Did pinball machines take up too much real estate?
Some pubs here in Ireland’t don’t do games especially pool as there are space constraints.
Oscar
Did you never get to Kent to play bat 'n trap ?
And bar skittles. On the bus going home from the boozer. A bit bouncy. Hope this works.
Darts
WE would have called the doubles board a 'Yorkshire Board', but clearly it wasn't confined to Yorkshire. The Manchester board was also known as a 'log end'. There was one in the Jolly Angler near Picadilly station. A tiny pub, it was later knocked through into one still small room. Back in the late 70's/early 80's it still had the classic Manchester layout, with the front door leading into a corridor with a serving hatchway and doors off.
On the left was the vault with the main bar, and the log end was in here. There was no room for a full size board, I think for the log end you had very small darts and threw from about 5 feet away.
On the right there was a snug and a pool room. The pool table filled the room, there was no room to play a proper shot with a full sized cue. There was a special very short cue, about 18 inches long, that you had to use for some shots, and even that could be a squeeze. Anyway in those days the Jolly Angler (Hydes) was a place once seen never forgotten.
Table games
London was where you were most likely to find bar billiards.
Holts had a few pubs in North Manchester with full size snooker tables. Huge cavernous rooms with two tables in them.

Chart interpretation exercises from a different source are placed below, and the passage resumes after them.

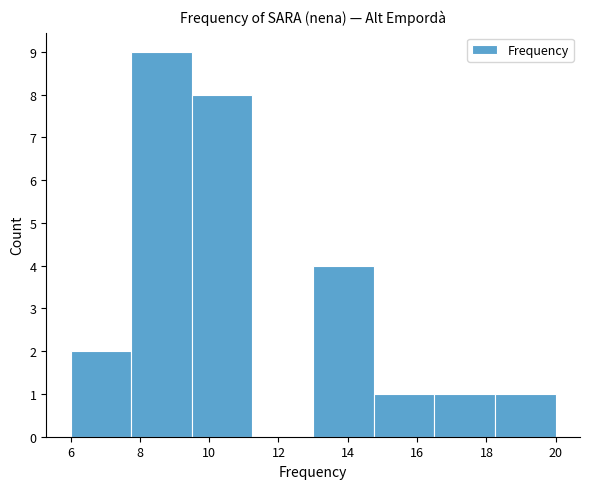

Reading left to right, transcribe this chart: for each bar, give the range it covers on the x-axis and its height. Neither the bar edges nor the heights are printed on the chart, so give them approximately, as read against the axes.

6.00 to 7.75: 2
7.75 to 9.50: 9
9.50 to 11.25: 8
11.25 to 13.00: 0
13.00 to 14.75: 4
14.75 to 16.50: 1
16.50 to 18.25: 1
18.25 to 20.00: 1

I never played on them (or saw anyone else doing so) but the tables looked immaculate, which was more than could be said for the rest of the surroundings.
Shove ha'penny was common in pubs in Durham in the early 70's. There we no real ha'pennies any more so you had to use specially made tokens.
There used to be tables with screens on the top so two people could face each other and play computer games. I don't think they were very popular, they quickly became covered with empty glasses, crisp packets, ash trays and the usual detritus of pub life. On the subject of ash trays, pubs in those days were like the proverbial smoke filled rooms of Labour Party and Trade Union legend. It was unimaginable at the time that a total ban on smoking in pubs would ever be implemented.
I'm not old enough to have been pubbing in the 1970s, but I'm guessing Aunt Sally was popular. It was certainly still going strong in the Oxfordshire area in the noughties.
Table games in American taverns in the 1970s included foosball, table shuffleboard and air hockey. These are a lot less common today, especially air hockey which is pretty much extinct.
Mick,
no, sadly.
Space Invaders! I remember being taken into pubs as a kid with my Dad in the late 70's and there was a real pre and post Space Invader atmosphere.
Dominoes (5s and 3s), shove halfpenny, and the classic Shut the Box
When did the Fruit Machines come in? Not much of a game, I realize, and yet...
In suffolk in the 70s there were still a few fives dart boards around,bar skittles and definitely ring the bull in a few pubs,also there was a shove happenny league in Ipswich and outside activity included steel quoits (there were 3 leagues around the Ipswich area)now only one I think
Thankfully those abominations have kept out of Irish pubs by and large.
Oscar
Will you be covering Ireland in your upcoming book keg?